Work task:
All of the data must be returned exactly as given.

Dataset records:
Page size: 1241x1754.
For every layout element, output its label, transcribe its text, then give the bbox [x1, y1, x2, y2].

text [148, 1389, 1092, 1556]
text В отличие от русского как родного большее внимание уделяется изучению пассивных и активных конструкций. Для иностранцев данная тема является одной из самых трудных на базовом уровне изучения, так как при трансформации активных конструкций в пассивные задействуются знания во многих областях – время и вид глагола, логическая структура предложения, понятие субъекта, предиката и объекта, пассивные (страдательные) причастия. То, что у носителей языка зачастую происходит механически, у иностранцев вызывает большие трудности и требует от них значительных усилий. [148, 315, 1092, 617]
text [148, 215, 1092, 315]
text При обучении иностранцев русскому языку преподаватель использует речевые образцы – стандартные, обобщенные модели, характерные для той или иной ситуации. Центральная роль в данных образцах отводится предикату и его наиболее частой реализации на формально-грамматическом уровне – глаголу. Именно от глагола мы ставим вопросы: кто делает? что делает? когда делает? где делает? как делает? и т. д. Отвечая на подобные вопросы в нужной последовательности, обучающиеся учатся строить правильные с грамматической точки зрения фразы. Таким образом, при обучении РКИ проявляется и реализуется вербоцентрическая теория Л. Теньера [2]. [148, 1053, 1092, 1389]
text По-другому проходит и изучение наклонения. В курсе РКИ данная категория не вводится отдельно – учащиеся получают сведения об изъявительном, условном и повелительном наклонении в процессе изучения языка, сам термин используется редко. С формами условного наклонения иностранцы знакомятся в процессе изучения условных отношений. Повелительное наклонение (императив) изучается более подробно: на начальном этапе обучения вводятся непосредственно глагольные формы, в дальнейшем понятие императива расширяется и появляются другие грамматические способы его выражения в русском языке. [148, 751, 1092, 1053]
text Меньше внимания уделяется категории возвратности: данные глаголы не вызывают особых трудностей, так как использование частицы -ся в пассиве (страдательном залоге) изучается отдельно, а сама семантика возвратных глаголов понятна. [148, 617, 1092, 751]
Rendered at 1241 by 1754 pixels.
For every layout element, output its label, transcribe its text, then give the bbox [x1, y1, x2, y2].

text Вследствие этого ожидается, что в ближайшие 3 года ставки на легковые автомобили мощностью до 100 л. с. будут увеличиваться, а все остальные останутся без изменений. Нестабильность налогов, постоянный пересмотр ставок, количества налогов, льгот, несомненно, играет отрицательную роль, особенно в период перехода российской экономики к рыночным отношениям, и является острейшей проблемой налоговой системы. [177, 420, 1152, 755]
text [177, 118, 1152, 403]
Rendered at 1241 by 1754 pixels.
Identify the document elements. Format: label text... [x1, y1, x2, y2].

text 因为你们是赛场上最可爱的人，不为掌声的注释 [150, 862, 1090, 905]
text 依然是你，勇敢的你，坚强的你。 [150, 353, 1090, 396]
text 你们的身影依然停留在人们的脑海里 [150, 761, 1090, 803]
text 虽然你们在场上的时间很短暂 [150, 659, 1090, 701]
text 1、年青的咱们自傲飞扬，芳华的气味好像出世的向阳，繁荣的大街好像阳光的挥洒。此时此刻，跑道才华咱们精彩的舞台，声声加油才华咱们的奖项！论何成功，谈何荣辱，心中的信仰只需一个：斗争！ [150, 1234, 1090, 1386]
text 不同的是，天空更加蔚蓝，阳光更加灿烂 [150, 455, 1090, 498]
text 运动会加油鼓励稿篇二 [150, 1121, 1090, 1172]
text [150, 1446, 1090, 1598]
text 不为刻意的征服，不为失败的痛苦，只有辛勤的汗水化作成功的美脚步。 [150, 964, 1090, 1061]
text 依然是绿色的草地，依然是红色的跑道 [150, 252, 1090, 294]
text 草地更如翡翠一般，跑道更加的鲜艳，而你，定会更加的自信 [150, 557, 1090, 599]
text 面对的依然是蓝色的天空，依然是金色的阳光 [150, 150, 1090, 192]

Response to this task:
Page size: 1241x1754.
For every layout element, output its label, transcribe its text, then give the bbox [x1, y1, x2, y2].

text [148, 1389, 1092, 1556]
text В отличие от русского как родного большее внимание уделяется изучению пассивных и активных конструкций. Для иностранцев данная тема является одной из самых трудных на базовом уровне изучения, так как при трансформации активных конструкций в пассивные задействуются знания во многих областях – время и вид глагола, логическая структура предложения, понятие субъекта, предиката и объекта, пассивные (страдательные) причастия. То, что у носителей языка зачастую происходит механически, у иностранцев вызывает большие трудности и требует от них значительных усилий. [148, 315, 1092, 617]
text [148, 215, 1092, 315]
text При обучении иностранцев русскому языку преподаватель использует речевые образцы – стандартные, обобщенные модели, характерные для той или иной ситуации. Центральная роль в данных образцах отводится предикату и его наиболее частой реализации на формально-грамматическом уровне – глаголу. Именно от глагола мы ставим вопросы: кто делает? что делает? когда делает? где делает? как делает? и т. д. Отвечая на подобные вопросы в нужной последовательности, обучающиеся учатся строить правильные с грамматической точки зрения фразы. Таким образом, при обучении РКИ проявляется и реализуется вербоцентрическая теория Л. Теньера [2]. [148, 1053, 1092, 1389]
text По-другому проходит и изучение наклонения. В курсе РКИ данная категория не вводится отдельно – учащиеся получают сведения об изъявительном, условном и повелительном наклонении в процессе изучения языка, сам термин используется редко. С формами условного наклонения иностранцы знакомятся в процессе изучения условных отношений. Повелительное наклонение (императив) изучается более подробно: на начальном этапе обучения вводятся непосредственно глагольные формы, в дальнейшем понятие императива расширяется и появляются другие грамматические способы его выражения в русском языке. [148, 751, 1092, 1053]
text Меньше внимания уделяется категории возвратности: данные глаголы не вызывают особых трудностей, так как использование частицы -ся в пассиве (страдательном залоге) изучается отдельно, а сама семантика возвратных глаголов понятна. [148, 617, 1092, 751]
Rendered at 1241 by 1754 pixels.
For every layout element, output its label, transcribe its text, then give the bbox [x1, y1, x2, y2].

text Вследствие этого ожидается, что в ближайшие 3 года ставки на легковые автомобили мощностью до 100 л. с. будут увеличиваться, а все остальные останутся без изменений. Нестабильность налогов, постоянный пересмотр ставок, количества налогов, льгот, несомненно, играет отрицательную роль, особенно в период перехода российской экономики к рыночным отношениям, и является острейшей проблемой налоговой системы. [177, 420, 1152, 755]
text [177, 118, 1152, 403]
Rendered at 1241 by 1754 pixels.
Identify the document elements. Format: label text... [x1, y1, x2, y2].

text 因为你们是赛场上最可爱的人，不为掌声的注释 [150, 862, 1090, 905]
text 依然是你，勇敢的你，坚强的你。 [150, 353, 1090, 396]
text 你们的身影依然停留在人们的脑海里 [150, 761, 1090, 803]
text 虽然你们在场上的时间很短暂 [150, 659, 1090, 701]
text 1、年青的咱们自傲飞扬，芳华的气味好像出世的向阳，繁荣的大街好像阳光的挥洒。此时此刻，跑道才华咱们精彩的舞台，声声加油才华咱们的奖项！论何成功，谈何荣辱，心中的信仰只需一个：斗争！ [150, 1234, 1090, 1386]
text 不同的是，天空更加蔚蓝，阳光更加灿烂 [150, 455, 1090, 498]
text 运动会加油鼓励稿篇二 [150, 1121, 1090, 1172]
text [150, 1446, 1090, 1598]
text 不为刻意的征服，不为失败的痛苦，只有辛勤的汗水化作成功的美脚步。 [150, 964, 1090, 1061]
text 依然是绿色的草地，依然是红色的跑道 [150, 252, 1090, 294]
text 草地更如翡翠一般，跑道更加的鲜艳，而你，定会更加的自信 [150, 557, 1090, 599]
text 面对的依然是蓝色的天空，依然是金色的阳光 [150, 150, 1090, 192]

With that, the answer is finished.